Job: Copy out the following material word for word, omitting the pictures from your copy.

Start of The input

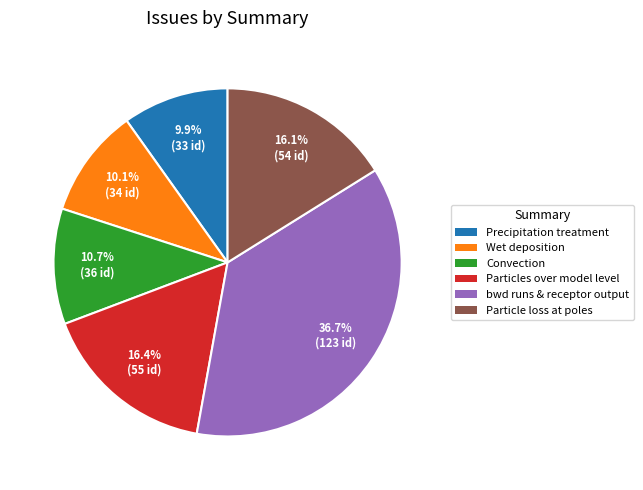

Approximately how many times larger is the value at Convection compared to Precipitation treatment?

1.1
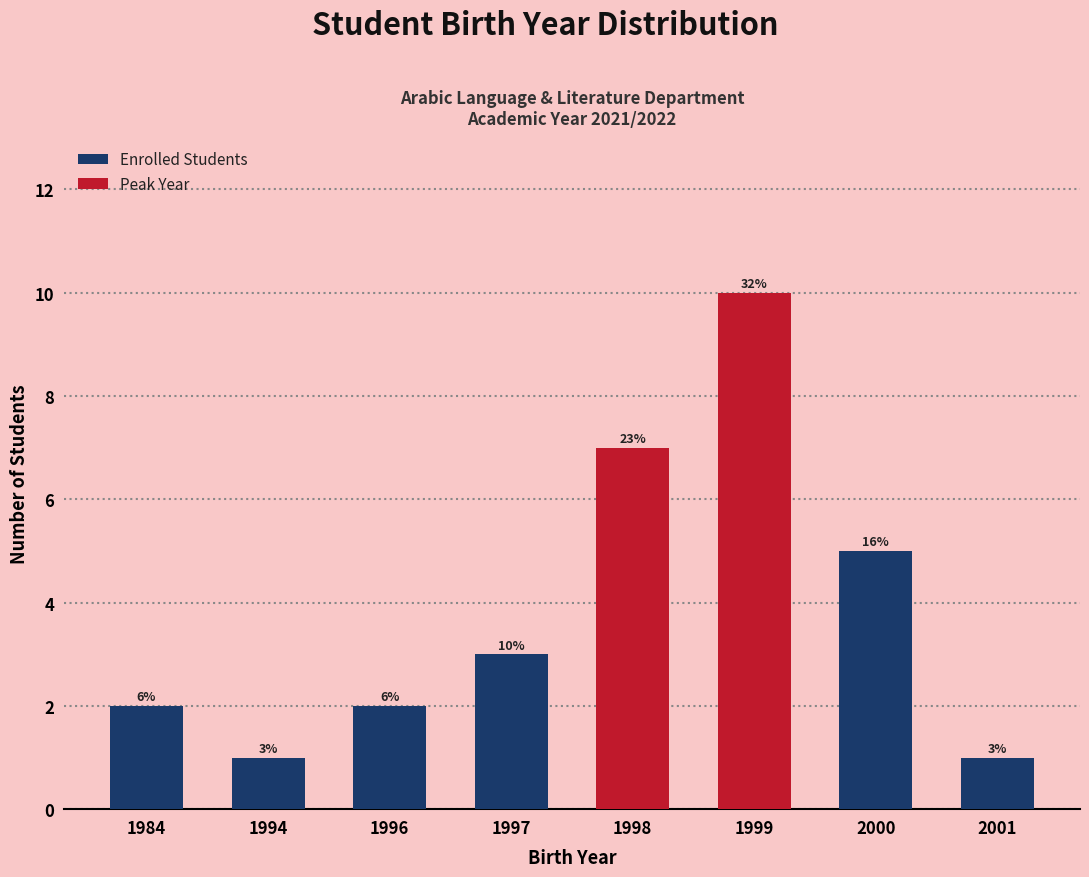

What is the difference between the Peak Year values at 1994 and 1999?

10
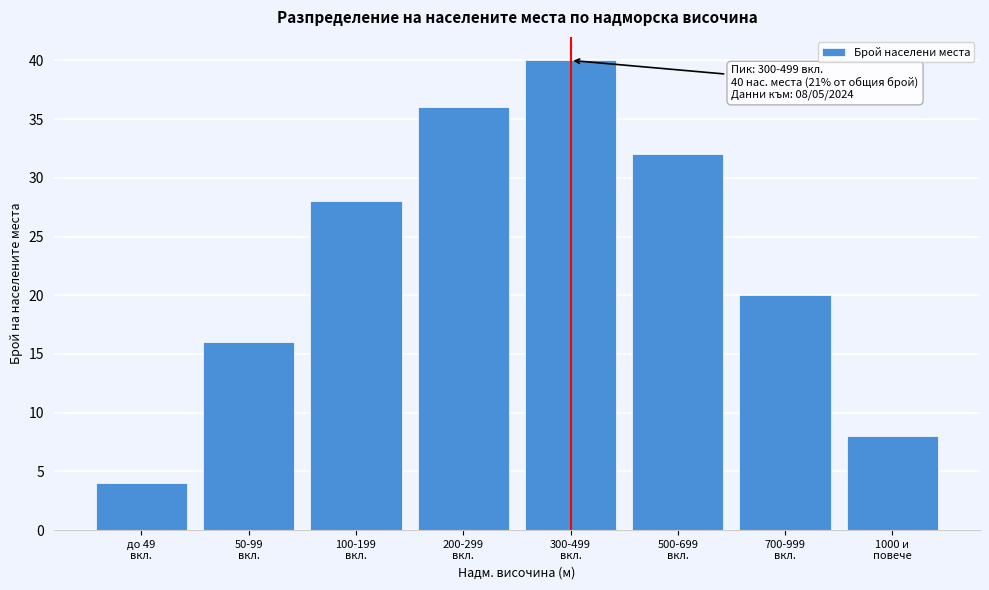

Reading left to right, what are all the values shown in this chart?

4	16	28	36	40	32	20	8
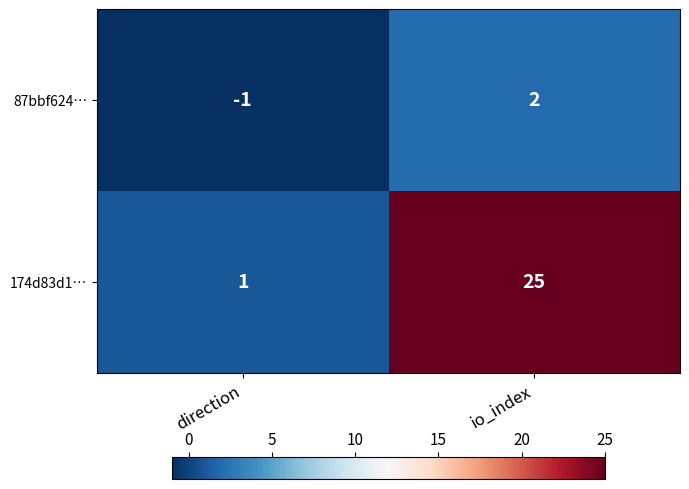

How many series are shown in this chart?

2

End of The input

Written answer:
Approximately how many times larger is the value at Convection compared to Precipitation treatment?

1.1

What is the difference between the Peak Year values at 1994 and 1999?

10

Reading left to right, what are all the values shown in this chart?

4	16	28	36	40	32	20	8

How many series are shown in this chart?

2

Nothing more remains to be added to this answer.